Requirement A | List every question the data model guide says to check with your client.
Requirement B | From the data model guide, print the passage from "Bear in mind" up to and including "data look like?", copied word for word.
##### Source #####
How to :: Create a Data Model

What’s the point of using a Data Model ?

Creating a data model is the cornerstone of our Design methodology

The data model is the cornerstone of Toucan methodology. We use it to make our clients own their data, and ensure the quality of the data displayed inside their apps.

To know more about the many benefits of running your project using a data model, check out our amazing doc about Why :: choosing a data model approach.

Pre-requisite

To help your client creating a data model, it’s way better if :

  • You need someone to talk to : check that there are persons in charge of the data in the project team, and make sure to involve them at the very beginning of the project.
  • You need someone to work with : check that huresources are available for industrialisation. These people will be commited to generate data extracts and iterate with you on the data format.

How to get your client ready for your Data Model?

Manage expectations

  • What you want as a conceptor 👍 : the data in the most appropriate format to fit the dataset expected by the viz you’ve built in the design phase.
  • What you don’t want as a conceptor 👎: deal with additional work integrating the data, by making additional operations to your data before the data model
  • What your client don’t want 👎 : provide too many data tables and spend too much time on generating data extracts

You need to find an in-between :

  • Get one data table per story
  • Get a unique data table for your entire application

Stay open

Bear in mind that it can be difficult for your client to find its own data, do not offer definitive solutions.

Check with your client :

  • how many databases do they have? what’s inside their database? what does the raw data look like?
  • will they be able to do the calculations we’re asking for? what’s the cost for them to format the data the way we need it?

The question you need to answer at the end is : can you help your client by adapting the data model you’ve provided ? Can you simplify it? Make it easier for them to generate. Keep in mind that your objective is to have date in your app 😁

Also, to help your client filling the data model, explain precisely that its the result of the app design : the views hierarchy inside your app, the temporality (“current”, “YTD”, “12 rolling months”). Make sure it’s clear that generating these extracts have to be anticipated and ready for go live estimated date, that all (or at least most of) calculations will have to be done on their end.
##### Supplied data #####
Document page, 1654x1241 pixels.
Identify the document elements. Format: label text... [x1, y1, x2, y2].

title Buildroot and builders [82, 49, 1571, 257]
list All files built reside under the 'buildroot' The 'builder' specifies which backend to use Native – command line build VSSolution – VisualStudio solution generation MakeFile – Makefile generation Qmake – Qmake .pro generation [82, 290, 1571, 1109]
#####
Written solution A |
- How many databases do they have?
- What's inside their database?
- What does the raw data look like?
- Will they be able to do the calculations we're asking for?
- What's the cost for them to format the data the way we need it?

Written solution B |
Bear in mind that it can be difficult for your client to find its own data, do not offer definitive solutions.

Check with your client :

  • how many databases do they have? what’s inside their database? what does the raw data look like?